My best friend Ryan and I had been driving for a few hours across the state before the photo above. Tulsa’s pre-dawn skyline glimmered under clouds low enough to touch the tops of the skyscrapers, and wispy clouds brightened in the sunrise, glowing like a moonstone before clearing away in the mid-morning.
We were heading for the Great Sand Dunes National Park and Preserve, home to a 30-square-mile field of the highest dunes on the continent piled against a mountain range in south-central Colorado. I have a vague plan to see and photograph all of our national parks, taking advantage of the United States’ supply of old, natural wonders. My parents took me to a few parks when I was a kid; the dunes seemed like a good place to get started in adulthood. I got Friday and Monday off and went. This trip brought a lot of photos, so I’m splitting them up for each day.
The most direct path to the park goes straight across Oklahoma’s northern edge, where scissor-tailed flycatchers darted and squeaked on fence posts around herds of cattle as we drove by.
We got an early taste of the Rockies at the state’s Glass Mountains, a handful of red-dirt mesas topped with a crust of sparkly selenite crystals that look a bit like petrified wood chips. It’s a cool little state park right off the highway, and it gave us a warm-up for the weekend’s hiking.
From there it was on to the panhandle. The Dust Bowl blasted through this area in the 1930s; today fields stretch for miles upon miles, almost completely flat and freckled with oil pump jacks, tumbleweeds and a handful of trees. Often I could see just one other car from horizon to horizon — at one point just two radio stations played, both Christian. The wind that propelled mountains of dust 80 years ago still blew strong, now harnessed by the occasional clusters of wind turbines that poked up from the horizon.
Signs with just one word – Cemetery – stood every few miles, almost always pointing left. Other signs pointed out prisons and told drivers not to pick up hitchhikers. Tiny towns came along every few minutes, some just a few buildings scattered around a single intersection. And they looked abandoned. Slapout, Elmwood, Hardesty, Felt; one after another appeared to be nothing but broken windows and empty, run-down buildings. Outside the towns, more farmhouses and barns were in the same shape. Where did these people go? Can a town empty without the rest of us noticing?

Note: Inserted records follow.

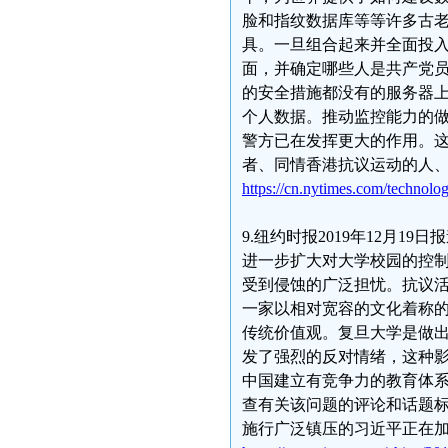
脸和指纹数据库等等许多古
具。一旦组合起来并全面投
面，并确定哪些人是共产党
的安全措施都没有的服务器
个人数据。推动监控能力的
警方已在发挥更大的作用。
者、同情香港抗议运动的人
https://cn.nytimes.com/technolo
9.纽约时报2019年12月
进一步扩大对大学校园的控
受到侵蚀的广泛担忧。抗议
一家以相对宽容的文化着称
传统价值观。复旦大学是做
发了强烈的反对情绪，这种
中国建立有竞争力的教育体
查有关该问题的评论和话题标
施行广泛镇压的习近平正在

(These dogs weren’t in one of the empty towns, don’t worry.)
We eventually crossed through the northeast corner of New Mexico, bringing the mountains in earnest. It was chilly and damp until we drove through a mountain pass, when it became chillier and snowy. Mountaintops faded to white above us on either side, and aspens fenced us in.
Nothing to worry about, though – soon we were through, the Sun shone out over San Luis Valley and we drove a straight line to Alamosa in time for some good burgers at the San Luis Valley Brewery on Main Street. Twelve hours of driving done. In the morning, the dunes.